- **Task to complete**: Give each line of the data below as a JSON list of strings, one string per line, leaving out blank lines.

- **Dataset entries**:
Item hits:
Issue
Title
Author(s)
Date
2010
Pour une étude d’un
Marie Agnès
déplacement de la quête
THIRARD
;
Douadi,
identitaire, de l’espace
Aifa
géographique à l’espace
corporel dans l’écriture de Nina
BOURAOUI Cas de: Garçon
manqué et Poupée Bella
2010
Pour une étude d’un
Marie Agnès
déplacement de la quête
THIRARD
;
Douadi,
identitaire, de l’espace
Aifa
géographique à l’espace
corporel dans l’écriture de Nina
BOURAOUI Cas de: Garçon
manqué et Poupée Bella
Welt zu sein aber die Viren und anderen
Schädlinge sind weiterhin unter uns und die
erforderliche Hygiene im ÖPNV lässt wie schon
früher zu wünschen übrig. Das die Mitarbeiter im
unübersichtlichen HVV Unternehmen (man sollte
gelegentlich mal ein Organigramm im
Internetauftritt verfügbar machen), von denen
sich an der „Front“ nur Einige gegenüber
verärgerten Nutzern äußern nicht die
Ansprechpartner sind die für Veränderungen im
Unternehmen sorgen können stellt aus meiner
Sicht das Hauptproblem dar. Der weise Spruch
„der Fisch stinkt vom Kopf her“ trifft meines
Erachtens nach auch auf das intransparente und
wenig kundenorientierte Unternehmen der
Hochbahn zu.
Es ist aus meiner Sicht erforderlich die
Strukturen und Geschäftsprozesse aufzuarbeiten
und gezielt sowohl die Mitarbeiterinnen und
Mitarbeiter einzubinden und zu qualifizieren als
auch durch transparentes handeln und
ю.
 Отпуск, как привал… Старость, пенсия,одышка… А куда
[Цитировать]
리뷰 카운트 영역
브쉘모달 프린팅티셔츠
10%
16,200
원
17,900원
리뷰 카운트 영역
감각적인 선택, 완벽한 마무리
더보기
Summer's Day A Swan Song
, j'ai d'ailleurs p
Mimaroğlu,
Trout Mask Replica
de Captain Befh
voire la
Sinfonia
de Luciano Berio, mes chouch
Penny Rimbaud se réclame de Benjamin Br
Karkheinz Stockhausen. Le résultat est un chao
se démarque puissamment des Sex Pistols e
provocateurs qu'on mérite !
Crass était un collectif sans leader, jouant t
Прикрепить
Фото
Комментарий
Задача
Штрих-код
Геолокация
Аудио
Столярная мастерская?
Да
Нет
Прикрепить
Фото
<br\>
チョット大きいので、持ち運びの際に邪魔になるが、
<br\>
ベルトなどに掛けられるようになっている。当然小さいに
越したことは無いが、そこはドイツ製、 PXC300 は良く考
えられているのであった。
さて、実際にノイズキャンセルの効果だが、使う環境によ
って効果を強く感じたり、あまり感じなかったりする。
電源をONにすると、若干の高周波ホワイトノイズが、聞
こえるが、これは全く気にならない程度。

- **Task solution**:
[
  "Item hits:",
  "Issue",
  "Title",
  "Author(s)",
  "Date",
  "2010",
  "Pour une étude d’un",
  "Marie Agnès",
  "déplacement de la quête",
  "THIRARD",
  ";",
  "Douadi,",
  "identitaire, de l’espace",
  "Aifa",
  "géographique à l’espace",
  "corporel dans l’écriture de Nina",
  "BOURAOUI Cas de: Garçon",
  "manqué et Poupée Bella",
  "2010",
  "Pour une étude d’un",
  "Marie Agnès",
  "déplacement de la quête",
  "THIRARD",
  ";",
  "Douadi,",
  "identitaire, de l’espace",
  "Aifa",
  "géographique à l’espace",
  "corporel dans l’écriture de Nina",
  "BOURAOUI Cas de: Garçon",
  "manqué et Poupée Bella",
  "Welt zu sein aber die Viren und anderen",
  "Schädlinge sind weiterhin unter uns und die",
  "erforderliche Hygiene im ÖPNV lässt wie schon",
  "früher zu wünschen übrig. Das die Mitarbeiter im",
  "unübersichtlichen HVV Unternehmen (man sollte",
  "gelegentlich mal ein Organigramm im",
  "Internetauftritt verfügbar machen), von denen",
  "sich an der „Front“ nur Einige gegenüber",
  "verärgerten Nutzern äußern nicht die",
  "Ansprechpartner sind die für Veränderungen im",
  "Unternehmen sorgen können stellt aus meiner",
  "Sicht das Hauptproblem dar. Der weise Spruch",
  "„der Fisch stinkt vom Kopf her“ trifft meines",
  "Erachtens nach auch auf das intransparente und",
  "wenig kundenorientierte Unternehmen der",
  "Hochbahn zu.",
  "Es ist aus meiner Sicht erforderlich die",
  "Strukturen und Geschäftsprozesse aufzuarbeiten",
  "und gezielt sowohl die Mitarbeiterinnen und",
  "Mitarbeiter einzubinden und zu qualifizieren als",
  "auch durch transparentes handeln und",
  "ю.",
  " Отпуск, как привал… Старость, пенсия,одышка… А куда",
  "[Цитировать]",
  "리뷰 카운트 영역",
  "브쉘모달 프린팅티셔츠",
  "10%",
  "16,200",
  "원",
  "17,900원",
  "리뷰 카운트 영역",
  "감각적인 선택, 완벽한 마무리",
  "더보기",
  "Summer's Day A Swan Song",
  ", j'ai d'ailleurs p",
  "Mimaroğlu,",
  "Trout Mask Replica",
  "de Captain Befh",
  "voire la",
  "Sinfonia",
  "de Luciano Berio, mes chouch",
  "Penny Rimbaud se réclame de Benjamin Br",
  "Karkheinz Stockhausen. Le résultat est un chao",
  "se démarque puissamment des Sex Pistols e",
  "provocateurs qu'on mérite !",
  "Crass était un collectif sans leader, jouant t",
  "Прикрепить",
  "Фото",
  "Комментарий",
  "Задача",
  "Штрих-код",
  "Геолокация",
  "Аудио",
  "Столярная мастерская?",
  "Да",
  "Нет",
  "Прикрепить",
  "Фото",
  "<br\\>",
  "チョット大きいので、持ち運びの際に邪魔になるが、",
  "<br\\>",
  "ベルトなどに掛けられるようになっている。当然小さいに",
  "越したことは無いが、そこはドイツ製、 PXC300 は良く考",
  "えられているのであった。",
  "さて、実際にノイズキャンセルの効果だが、使う環境によ",
  "って効果を強く感じたり、あまり感じなかったりする。",
  "電源をONにすると、若干の高周波ホワイトノイズが、聞",
  "こえるが、これは全く気にならない程度。"
]